* The problem *
Reproduce the material below word for word, leaving out the pictures.

* Dataset content *
== Segment start ==

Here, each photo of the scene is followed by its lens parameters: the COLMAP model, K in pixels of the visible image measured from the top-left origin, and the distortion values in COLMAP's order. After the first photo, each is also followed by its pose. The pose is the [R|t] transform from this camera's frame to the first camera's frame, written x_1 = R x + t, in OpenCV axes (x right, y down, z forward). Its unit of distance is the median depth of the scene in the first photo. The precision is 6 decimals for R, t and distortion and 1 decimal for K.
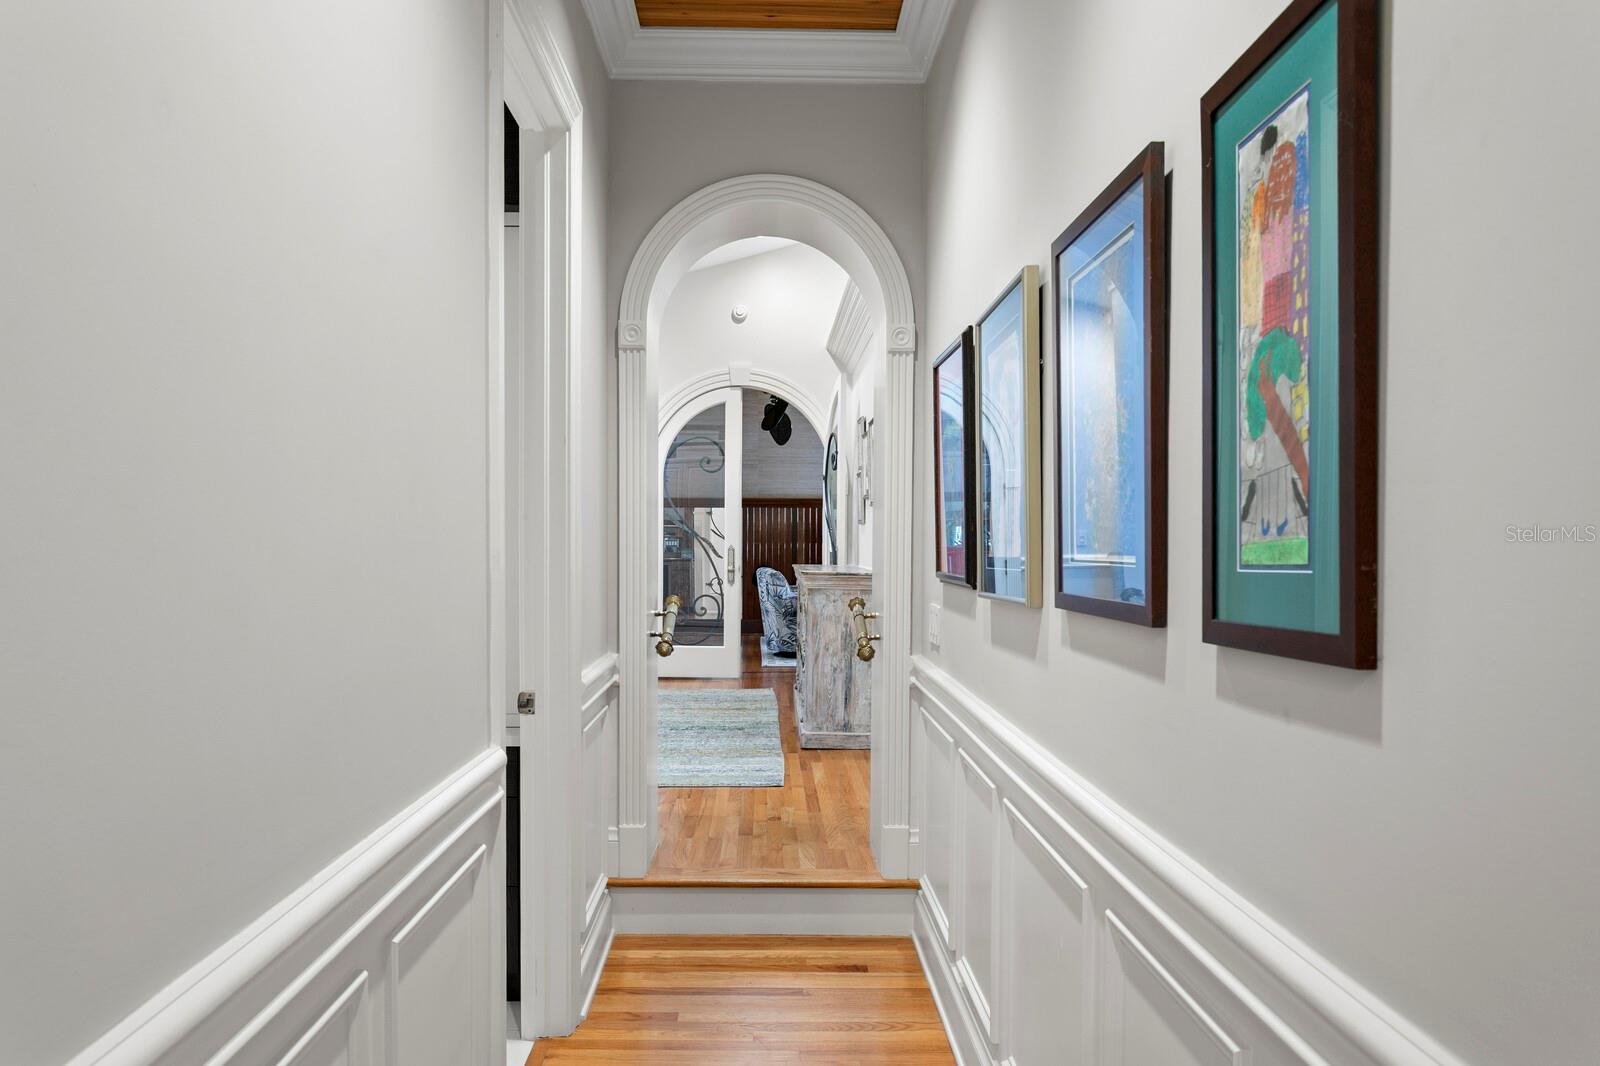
lens RADIAL K [[1152.2, 0, 799.8], [0, 1152.2, 537.3], [0, 0, 1]] dist [0.001425, 0.000019]
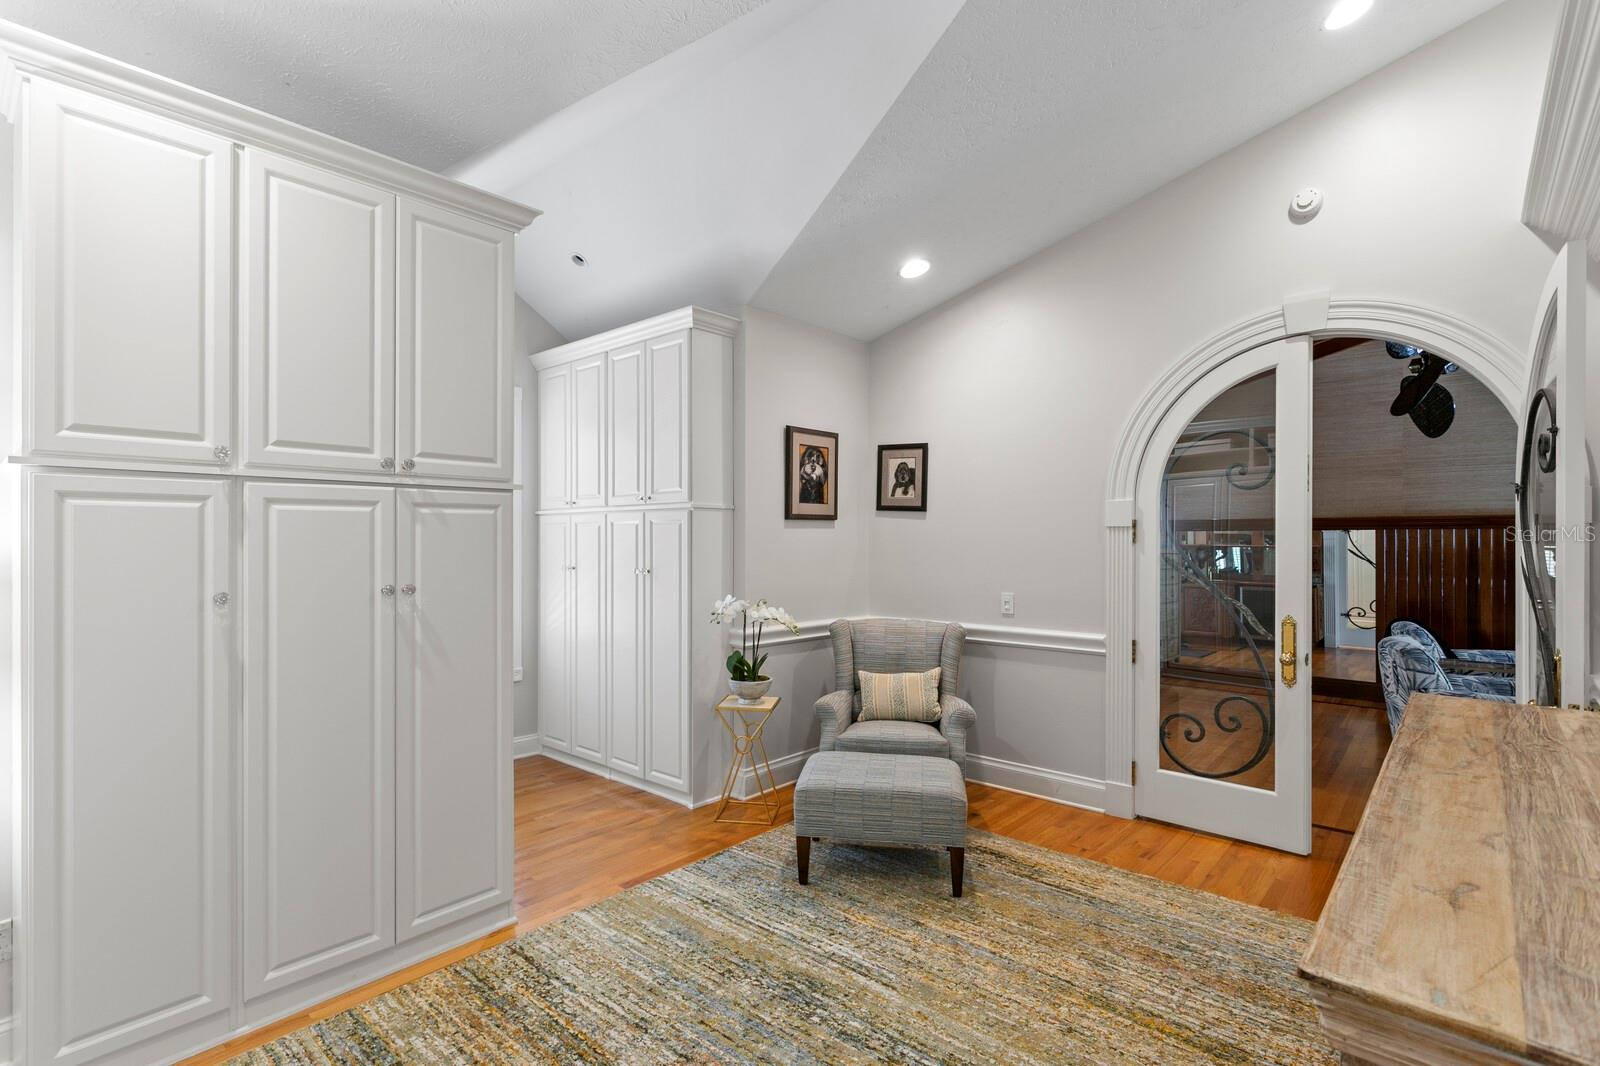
lens RADIAL K [[750.7, 0, 786.8], [0, 750.7, 539.7], [0, 0, 1]] dist [0.004312, 0.000015]
pose [[0.718699, -0.007437, -0.695282, 0.020298], [0.011175, 0.999937, 0.000856, -0.033974], [0.695232, -0.008385, 0.718737, 0.560547]]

== Segment end ==

* Output *
Here, each photo of the scene is followed by its lens parameters: the COLMAP model, K in pixels of the visible image measured from the top-left origin, and the distortion values in COLMAP's order. After the first photo, each is also followed by its pose. The pose is the [R|t] transform from this camera's frame to the first camera's frame, written x_1 = R x + t, in OpenCV axes (x right, y down, z forward). Its unit of distance is the median depth of the scene in the first photo. The precision is 6 decimals for R, t and distortion and 1 decimal for K.
lens RADIAL K [[1152.2, 0, 799.8], [0, 1152.2, 537.3], [0, 0, 1]] dist [0.001425, 0.000019]
lens RADIAL K [[750.7, 0, 786.8], [0, 750.7, 539.7], [0, 0, 1]] dist [0.004312, 0.000015]
pose [[0.718699, -0.007437, -0.695282, 0.020298], [0.011175, 0.999937, 0.000856, -0.033974], [0.695232, -0.008385, 0.718737, 0.560547]]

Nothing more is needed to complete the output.